Their prototype appears to be a Cessna (probably Rheims) 337. Their website shows a much less draggy hence more aerodynamically efficient airframe.
The “power profile” probably goes something like this – takeoff and climb, battery plus gas engine (max power). Cruise, battery until discharged to XX%, then restart engine to continue. Descent, engine at idle, regenerate power from the motors. Engine should be running during descent in case full power is needed for a go-around.
Needed – a very clean airframe, lighter batteries with more capacity. Their concept appears to be sensible, but given present-day battery technology I don’t think this version is quite ready for prime time.
Remember that Europe is a lot smaller than the US, so somewhat limited range is not so much of an issue there. This would work fine London to Paris, it wouldn’t work here New York to Houston.
Looks far more promising than other electric planes. Backup plus recharging. Maybe cut the battery down by half to save the extra weight of the additional engines and battery.
how does it charge itself
I think that a hydrogen fuel cell generator using green hydr6would be the best generator for extended flight than a any other type of hybrid generator.
Now just wait a doggone minute, here! These folks want me to believe that recharging the batteries IN flight from motive power from an internal combustion engine is somehow gonna save the planet. Give me a break.
Any time you convert energy from one form to another, it is NOT 100% energy efficient. Using mechanical energy from the engine to drive an alternator to recharge a battery to then run a motor through controllers is ridiculous. In its first 330kw motored design, that’s the equivalent of 10 gals of avgas (1 gal = 33.7kw). So how much does that 330kw engine plus all the allied circuitry weigh? I’m certain it’s more than 60 lbs (10gal avgas).
The ONLY advantage I might buy into is that the electric parallel system would add takeoff power and maybe a backup. But … I’d have to know how much all that electric equipment adds to the airplane.

* WORK ORDER A
Answer these questions using the comment thread above, writing each answer on its own line:
(i) What aircraft does the prototype appear to be?
(ii) In the suggested power profile, what happens during descent?
(iii) Which city pair is given as a route where the design would not work?
* WORK ORDER B
Return the passage of the comment thread between "Now just wait" and "lbs (10gal avgas).", inclusive.
* WORK ORDER C
According to the comment thread, why is somewhat limited range less of an issue in Europe? Answer in one to three sentences.

* GIVEN MATERIAL
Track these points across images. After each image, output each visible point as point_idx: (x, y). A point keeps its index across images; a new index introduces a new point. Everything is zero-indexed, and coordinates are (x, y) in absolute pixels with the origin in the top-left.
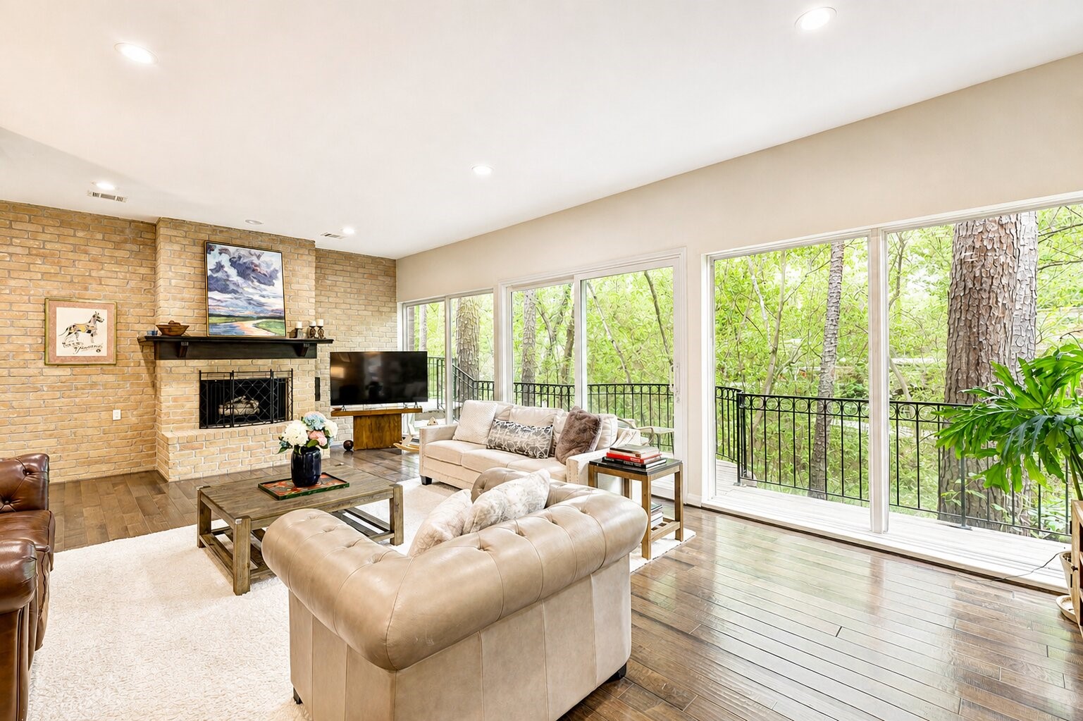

* ANSWER SPACE A
(i) A Cessna 337, probably a Rheims.
(ii) The engine runs at idle, and power is regenerated from the motors.
(iii) New York to Houston.

* ANSWER SPACE B
Now just wait a doggone minute, here! These folks want me to believe that recharging the batteries IN flight from motive power from an internal combustion engine is somehow gonna save the planet. Give me a break.
Any time you convert energy from one form to another, it is NOT 100% energy efficient. Using mechanical energy from the engine to drive an alternator to recharge a battery to then run a motor through controllers is ridiculous. In its first 330kw motored design, that’s the equivalent of 10 gals of avgas (1 gal = 33.7kw). So how much does that 330kw engine plus all the allied circuitry weigh? I’m certain it’s more than 60 lbs (10gal avgas).

* ANSWER SPACE C
Europe is much smaller than the US, so flights there are shorter. The design would work fine from London to Paris, but not from New York to Houston.